Halfway through my conversation this week about the Jewish Community Centers (JCC) crisis with super-fundraiser Emanuel Forster, we learned that both of us are members of the Santa Monica Family YMCA.

For two Jewish activists to seek recreation at a YMCA goes a long way toward illustrating the challenge facing the JCC board, which is considering closing five of seven JCCs. Last weekend, in conversations around town, I heard it argued repeatedly that there just aren’t good reasons for Jews to play basketball (or swim) alone.

It’s the mission, not the money, that’s the issue in the JCC crisis. Mission is something money can’t buy.

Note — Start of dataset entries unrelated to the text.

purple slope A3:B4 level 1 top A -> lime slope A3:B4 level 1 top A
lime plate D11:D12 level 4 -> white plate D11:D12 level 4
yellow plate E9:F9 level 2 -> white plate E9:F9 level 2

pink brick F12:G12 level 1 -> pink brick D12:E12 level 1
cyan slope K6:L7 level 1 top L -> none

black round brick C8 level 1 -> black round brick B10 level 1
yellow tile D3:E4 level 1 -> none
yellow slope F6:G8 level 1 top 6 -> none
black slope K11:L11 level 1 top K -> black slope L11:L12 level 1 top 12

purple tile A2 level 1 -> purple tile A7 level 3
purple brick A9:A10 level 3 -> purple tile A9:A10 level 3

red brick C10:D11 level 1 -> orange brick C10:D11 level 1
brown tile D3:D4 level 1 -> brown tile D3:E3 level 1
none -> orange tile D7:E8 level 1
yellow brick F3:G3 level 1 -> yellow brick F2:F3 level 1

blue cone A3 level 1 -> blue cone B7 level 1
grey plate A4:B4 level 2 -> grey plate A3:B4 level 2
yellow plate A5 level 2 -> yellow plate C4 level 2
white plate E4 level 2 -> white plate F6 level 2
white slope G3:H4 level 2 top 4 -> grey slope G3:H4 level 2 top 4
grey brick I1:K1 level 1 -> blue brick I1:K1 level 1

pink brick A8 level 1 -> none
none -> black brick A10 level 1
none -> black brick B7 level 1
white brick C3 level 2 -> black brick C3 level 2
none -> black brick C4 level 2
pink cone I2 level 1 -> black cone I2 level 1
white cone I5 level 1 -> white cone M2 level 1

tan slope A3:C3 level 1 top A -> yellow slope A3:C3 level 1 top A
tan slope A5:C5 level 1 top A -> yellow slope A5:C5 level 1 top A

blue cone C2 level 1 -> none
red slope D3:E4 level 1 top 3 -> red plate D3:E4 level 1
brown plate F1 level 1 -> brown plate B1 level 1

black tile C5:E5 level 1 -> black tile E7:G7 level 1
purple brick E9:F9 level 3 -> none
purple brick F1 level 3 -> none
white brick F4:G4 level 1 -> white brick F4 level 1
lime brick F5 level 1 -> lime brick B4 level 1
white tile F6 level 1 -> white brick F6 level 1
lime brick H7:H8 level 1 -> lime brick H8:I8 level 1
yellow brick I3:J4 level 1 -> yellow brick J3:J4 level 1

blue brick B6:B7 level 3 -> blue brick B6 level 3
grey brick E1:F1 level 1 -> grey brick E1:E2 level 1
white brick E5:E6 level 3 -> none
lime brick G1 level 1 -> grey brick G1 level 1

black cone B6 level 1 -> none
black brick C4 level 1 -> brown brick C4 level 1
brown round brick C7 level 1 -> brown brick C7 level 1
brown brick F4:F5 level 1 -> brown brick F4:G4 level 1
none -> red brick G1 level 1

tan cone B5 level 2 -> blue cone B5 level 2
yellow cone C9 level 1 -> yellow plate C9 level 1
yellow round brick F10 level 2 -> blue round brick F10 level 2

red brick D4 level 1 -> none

Just because I don’t belong to, say, Bay Cities JCC, doesn’t mean it can’t thrive — if someone can explain in compelling terms why it should.

That’s why I called Forster in the first place. Over many decades, he’s helped organizations, including the University of Judaism (UJ), many synagogues and social service agencies build self-confidence against presumed pessimism. In organizational life, the desire to grow seems to outwit the means even to survive.

Forster’s Rules for Meeting a Fundraising Challenge are important to review now, as the institution that once symbolized a thriving American Jewish community struggles for breath.

Rule No. 1: Redefine the Mission

Do the centers still serve needs that are not being met elsewhere? Everyone awaits the answer — both users and the wider community alike. Many of us are still bewildered: Why is membership down in communities with Jewish populations? Are there unmet needs that await articulation?

The biggest givers to the City of Hope are not necessarily the ones who get medical treatment at what has become a nationally esteemed cancer research center, but people who simply have a profound sense that the world needs a cure for cancer.

The JCCs, too, can potentially tap into the good will of both users and those who appreciate what centers do — once the mission is set.

Rule No. 2: Find the Leader

Once we know why we should support the JCCs, a leader can emerge, one who can create a core group of volunteers and donors, including those who may not themselves use the centers, who can get behind the newly articulated goals.

Community leader Bruce Corwin’s personal commitment to Temple Emanuel saved the Beverly Hills synagogue from a merger with the Wilshire Boulevard Temple.

The Federation could create a separate campaign specifically to fund the JCCs. But there must be a leader, one who knows the assets of the organization’s past, and who imaginatively sees its future. Will that leader step forward?

Rule No. 3. Build a Community, Not a
Building

In creating a mission statement by which to sell a project to donors, never argue from self-interest.

When the UJ wanted to build dorms, Rabbi Max Vorspan was asked to consider why anyone should want to contribute to the construction of student rooms. His answer: “We want to create a community of scholars.” And that’s what worked.

The 100-year-old Santa Monica Family YMCA, where I work out, is completing its $9 million, 45,000-square-foot remodel and expansion in January.

“They never said, ‘We need a new facility because the old one is run-down,'” Forster said. “They said that a good Y improves the quality of life in the community.”

What is it that we, the larger Jewish community, can say about the centers? Have synagogues taken over their work? If not, why? Do the centers speak for and to secular Jews? If so, how?

Years ago, the Westside JCC won a reprieve when Shalhevet day school backed out of a proposed sale due to community protest, but it was only short-lived. The problems of JCCs can be faced, most effectively, by redefining the mission, finding the leader, and asserting why JCCs are too important to all of us to let die.

It’s not too late to get the mission straight. But how?